### Excerpted text
::::::::

Wednesday, November 02, 2005

another friend meets God deep

A few weeks ago I posted about our friend Nancy who died after an amazing journey of becoming closer and deeper with the presence of God and her anticipation of knowing God more fully after her death. 
 
Another close friend, Linda, who is one of the great three spiritual sisters (Nancy, Linda, and my wife Martha) just experienced that reality in the most unexpected and frightening way.  I post her email about it below:
 
 
Tonight I was at the Southside License Bureau in Youngstown to do the programming for the go live tomorrow.

Right before closing at 5:30 ...three armed robbers came in and robbed us.
My partner (Dawn who's pregnant), me, 3 clerks and 4 customers.

My back was to the counter and I didn't see them coming... Dawn shoved me down to the floor with her.  They jumped over us, roughed us up and put a gun between us.   There was lots of shouting and get down and give us the money, running and shouting by the robbers, etc.

::::::::

Stored data:
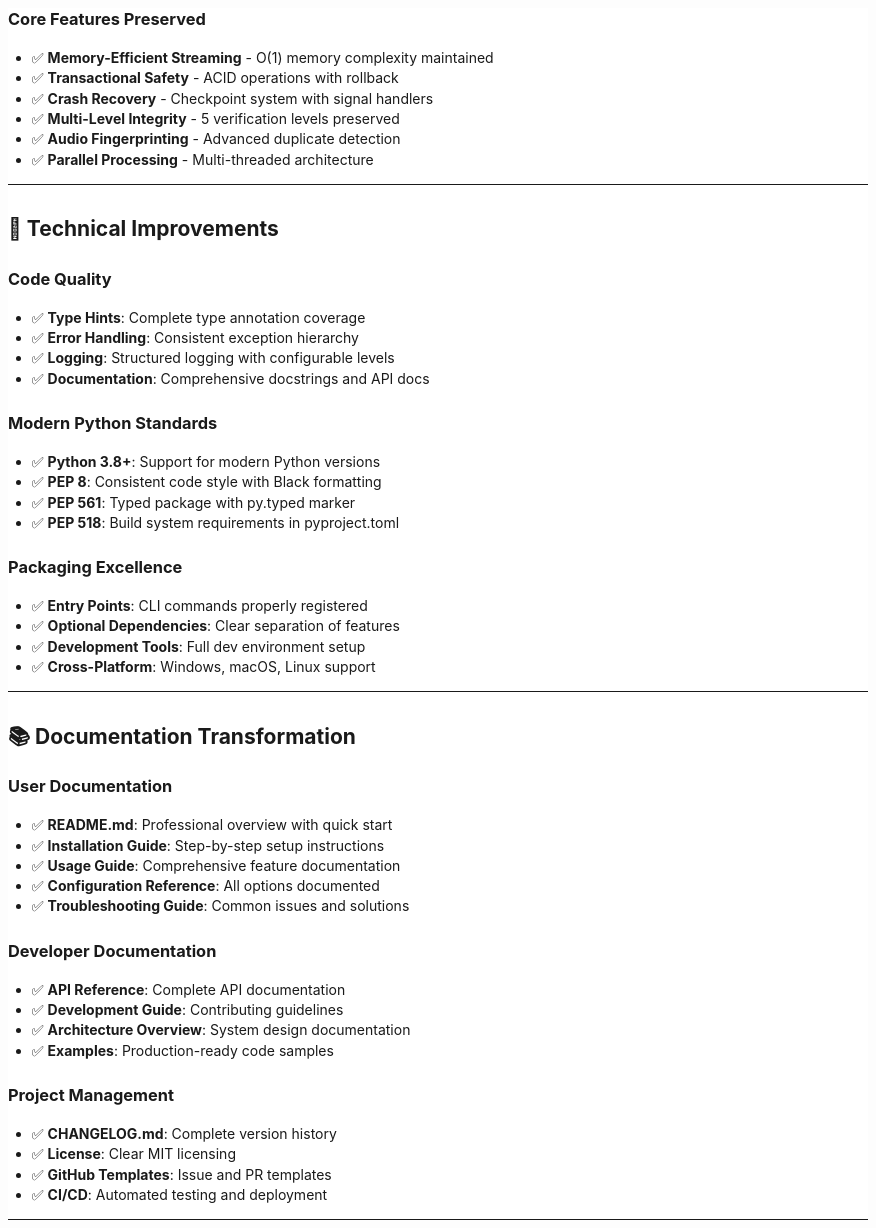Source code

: 
### **Core Features Preserved**
- ✅ **Memory-Efficient Streaming** - O(1) memory complexity maintained
- ✅ **Transactional Safety** - ACID operations with rollback
- ✅ **Crash Recovery** - Checkpoint system with signal handlers
- ✅ **Multi-Level Integrity** - 5 verification levels preserved
- ✅ **Audio Fingerprinting** - Advanced duplicate detection
- ✅ **Parallel Processing** - Multi-threaded architecture

---

## 🔧 **Technical Improvements**

### **Code Quality**
- ✅ **Type Hints**: Complete type annotation coverage
- ✅ **Error Handling**: Consistent exception hierarchy
- ✅ **Logging**: Structured logging with configurable levels
- ✅ **Documentation**: Comprehensive docstrings and API docs

### **Modern Python Standards**
- ✅ **Python 3.8+**: Support for modern Python versions
- ✅ **PEP 8**: Consistent code style with Black formatting
- ✅ **PEP 561**: Typed package with py.typed marker
- ✅ **PEP 518**: Build system requirements in pyproject.toml

### **Packaging Excellence**
- ✅ **Entry Points**: CLI commands properly registered
- ✅ **Optional Dependencies**: Clear separation of features
- ✅ **Development Tools**: Full dev environment setup
- ✅ **Cross-Platform**: Windows, macOS, Linux support

---

## 📚 **Documentation Transformation**

### **User Documentation**
- ✅ **README.md**: Professional overview with quick start
- ✅ **Installation Guide**: Step-by-step setup instructions
- ✅ **Usage Guide**: Comprehensive feature documentation
- ✅ **Configuration Reference**: All options documented
- ✅ **Troubleshooting Guide**: Common issues and solutions

### **Developer Documentation**
- ✅ **API Reference**: Complete API documentation
- ✅ **Development Guide**: Contributing guidelines
- ✅ **Architecture Overview**: System design documentation
- ✅ **Examples**: Production-ready code samples

### **Project Management**
- ✅ **CHANGELOG.md**: Complete version history
- ✅ **License**: Clear MIT licensing
- ✅ **GitHub Templates**: Issue and PR templates
- ✅ **CI/CD**: Automated testing and deployment

---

::::::::

### Your tasks
- 1) For each statement, please say whether the blog post agrees with it, answering yes or no and quoting the deciding words: (a) The robbery took place right before closing at 5:30. (b) Linda saw the robbers as they came in. (c) Four customers were present during the robbery.
- 2) Write the next part of the blog post about the robbery, picking up after its final sentence.
The records have no connection to the blog post.

### Task-by-task outputs
- 1)
(a) Yes: "Right before closing at 5:30 ...three armed robbers came in and robbed us."
(b) No: "My back was to the counter and I didn't see them coming"
(c) Yes: "3 clerks and 4 customers."

- 2)
I was the oldest person there and they must have assumed I was the boss.
One of them got down to my level.....put the gun between my eyes and yelled at me to open the safe.  I looked right at him and told him I didn't work there, I was just there doing programming...."Honest to God, I didn't have the combination to their safe."  In my head I was saying to my self....this is it, you are a dead woman!

I tell you all this, because I was always certain that I would be a screaming idiot in that situation.  I was NOT!  I was so calm and even when I thought I was a dead woman.....I KNEW God was with me.  I can't explain my behavior....I was totally OK!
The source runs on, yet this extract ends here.